Hi HHB, I did not have any fruit jam at hand, can i just puree the mango (3 tbsp)?? will it work as well?

Happy Homebaker said...

It won't work well as the puree will have too much liquid.

Wendy Lim said...

Ok. thanks HHB!

Wendy said...

Hi HHB, Thanks for your reply. I will omit the mango and do passionfruit only. I need to ask a "stupid" question - pls
bear with me :p How do you use an oven thermometer pls?? I preheated
the oven at 160 deg as required by recipe but thermometer read 120 deg.
So do i have to adjust the outside dial so that the oven thermometer
reads 160 deg?? My cake is not completely ruined - just shrunk some
but still managed to cook in the end just longer than usual. Hopefully
inside is properly cooked. I'm totally baffled by this - please help me out. TIA

Happy Homebaker said...

Hi Wendy, you need to preheat your oven so that it reaches the temp you have set. Turn on the oven and leave it to preheat while you prepare the cake.

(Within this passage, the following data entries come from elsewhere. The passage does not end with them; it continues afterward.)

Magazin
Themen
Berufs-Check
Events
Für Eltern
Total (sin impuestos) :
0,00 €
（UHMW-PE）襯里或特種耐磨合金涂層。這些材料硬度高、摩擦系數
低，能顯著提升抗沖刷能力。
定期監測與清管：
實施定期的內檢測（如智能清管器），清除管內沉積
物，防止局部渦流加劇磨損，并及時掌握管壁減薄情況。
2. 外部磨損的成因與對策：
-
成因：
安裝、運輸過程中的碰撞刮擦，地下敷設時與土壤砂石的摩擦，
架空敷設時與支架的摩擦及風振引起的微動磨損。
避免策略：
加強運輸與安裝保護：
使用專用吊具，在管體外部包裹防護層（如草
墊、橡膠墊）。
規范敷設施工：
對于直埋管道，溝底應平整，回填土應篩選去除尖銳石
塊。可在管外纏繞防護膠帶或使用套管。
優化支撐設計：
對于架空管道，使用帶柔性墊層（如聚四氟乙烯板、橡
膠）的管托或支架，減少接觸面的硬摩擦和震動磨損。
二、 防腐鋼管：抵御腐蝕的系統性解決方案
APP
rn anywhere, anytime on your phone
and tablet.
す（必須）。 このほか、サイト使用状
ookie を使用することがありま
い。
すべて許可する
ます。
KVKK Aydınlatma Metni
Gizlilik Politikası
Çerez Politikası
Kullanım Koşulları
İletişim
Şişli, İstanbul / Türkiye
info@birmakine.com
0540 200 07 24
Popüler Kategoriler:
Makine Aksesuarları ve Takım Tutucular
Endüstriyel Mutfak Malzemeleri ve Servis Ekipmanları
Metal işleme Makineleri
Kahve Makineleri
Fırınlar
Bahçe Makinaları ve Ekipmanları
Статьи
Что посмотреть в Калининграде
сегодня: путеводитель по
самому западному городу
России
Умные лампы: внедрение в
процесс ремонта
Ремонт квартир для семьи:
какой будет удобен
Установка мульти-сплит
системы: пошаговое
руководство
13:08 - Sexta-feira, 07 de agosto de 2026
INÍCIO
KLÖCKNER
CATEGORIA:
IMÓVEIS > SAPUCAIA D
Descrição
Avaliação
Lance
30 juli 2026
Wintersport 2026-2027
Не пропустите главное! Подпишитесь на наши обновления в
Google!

It usually takes about 15mins to preheat the oven
If your oven thermometer still shows temp much lower than what you have set, then turn up the outside dial to a higher temperature. It looks like your oven was not preheated to the right temperature before you put in the cake. The cake will not rise well and will be under baked.

Happy Homebaker said...

After you have turn up the temp on the outside dial, you will still need to wait for the oven to heat up to the desired temp before you put in the cake.

wendy said...

Hi HHB, so you mean use the oven thermometer as the indicator temperature and forget the set dial control? And when i opened the oven to put in the cake, the temp dropped drastically so do i hv to adjust the outside dial to help it get back to the set temperature or let it get back to its heat or preset it higher?? So that means i hv a "cold" oven - im hvg lots of confusion since i use the oven thermometer maybe i shld just ditch it coz before that i used to reduce 10 deg of given temperature and it works well. Haizzz

Happy Homebaker said...

You can set your oven temp to a higher temp to preheat it to compensate for the drop in temp after you have put in the cake. if you find it confusing, you can stop using the oven thermometer. An oven thermometer is meant to indicate the temp in the oven, this helps ensure you are baking the cake at the right temp especially for delicate bakes. My apologies for recommending the use of a thermometer and for causing all the confusion.

Wendy Lim said...

Pls do not apologise coz it's not your fault. It's me - do not know how to use the oven thermometer :p I will try it again without any baking - to figure out how to use it. Meanwhile, thank you so so much for always responding to me and being very patient about it too. You are a gem of a person!